Pakistani entrepreneur and philanthropist

Muhammad Sikandar Sultan (born 1955) is a Pakistani entrepreneur and philanthropist who is the founder and now Chairman of Shan Food Industries.

In 1981, Sultan was the first person to recognize and take advantage of the potential of launching an independent company that produced hygienic, first-rate packaged recipe mixes and plain spices. During this period, he took the traditional Pakistani national heritage of spice mixes and developed it into a food enterprise. By 2014, according to The Economic Times of India, "Sultan is considered the guru of Pakistan's packaged food industry."
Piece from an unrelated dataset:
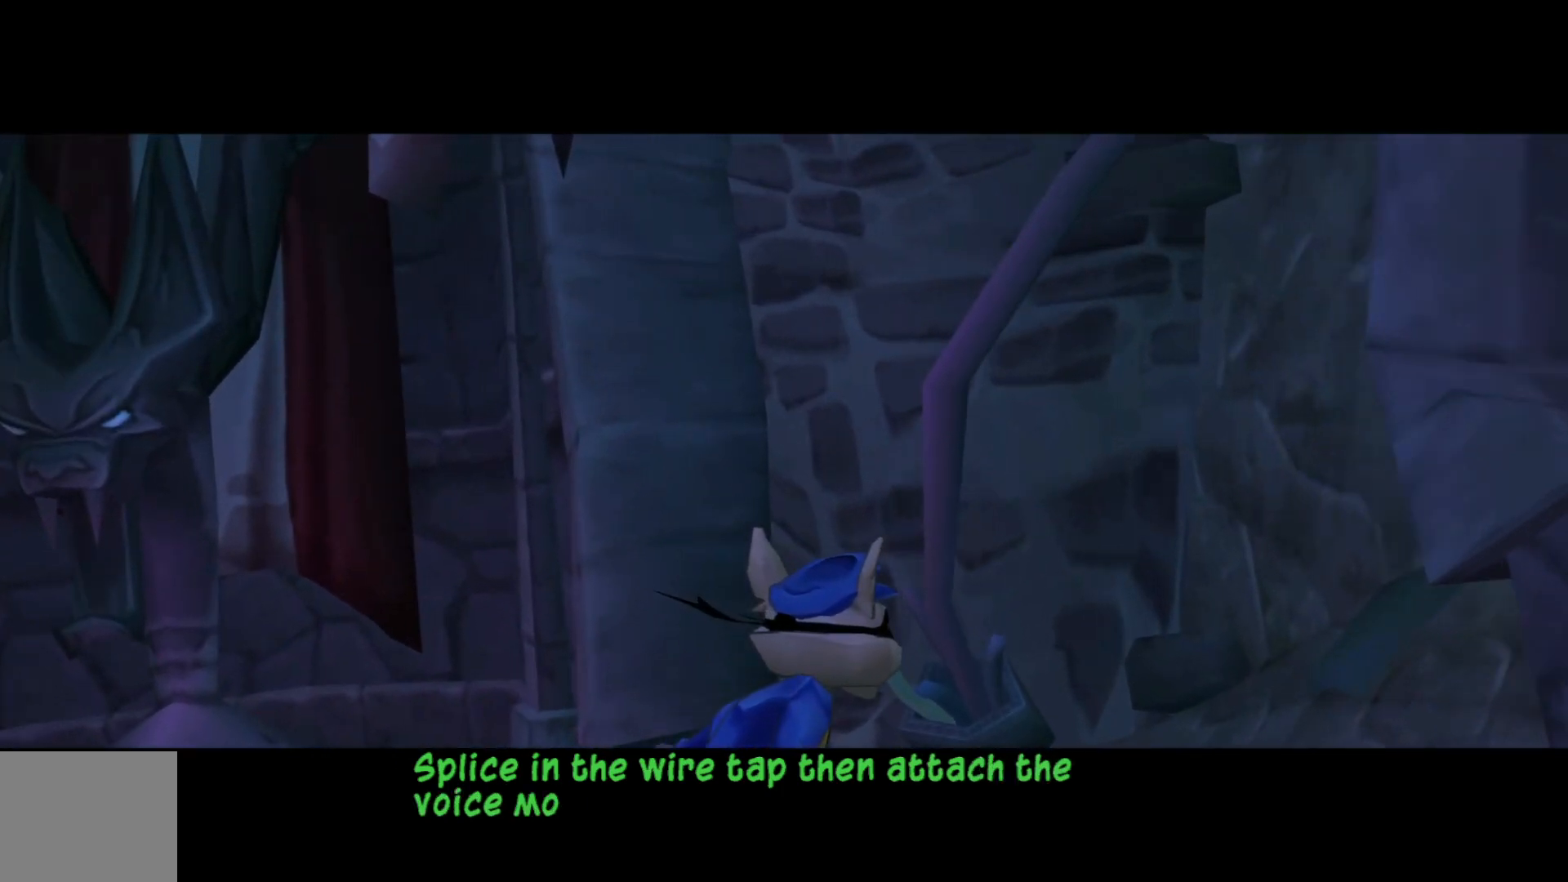
{"buttons": [], "left_stick": "center", "right_stick": "center", "events": []}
Sikandar Sultan identified a gap in the food industry of Pakistan, where ready-made spice mixes were unheard of and selling loose spices was the norm. He took Pakistan's cultural heritage of spice mixes to create Shan Foods. From thereon, he led Shan Foods to become the second largest packaged spice mixes and packaged food products company in Pakistan, ranked only behind National Foods Limited.

In 2020, he was elected as a council member of the Marketing Association of Pakistan.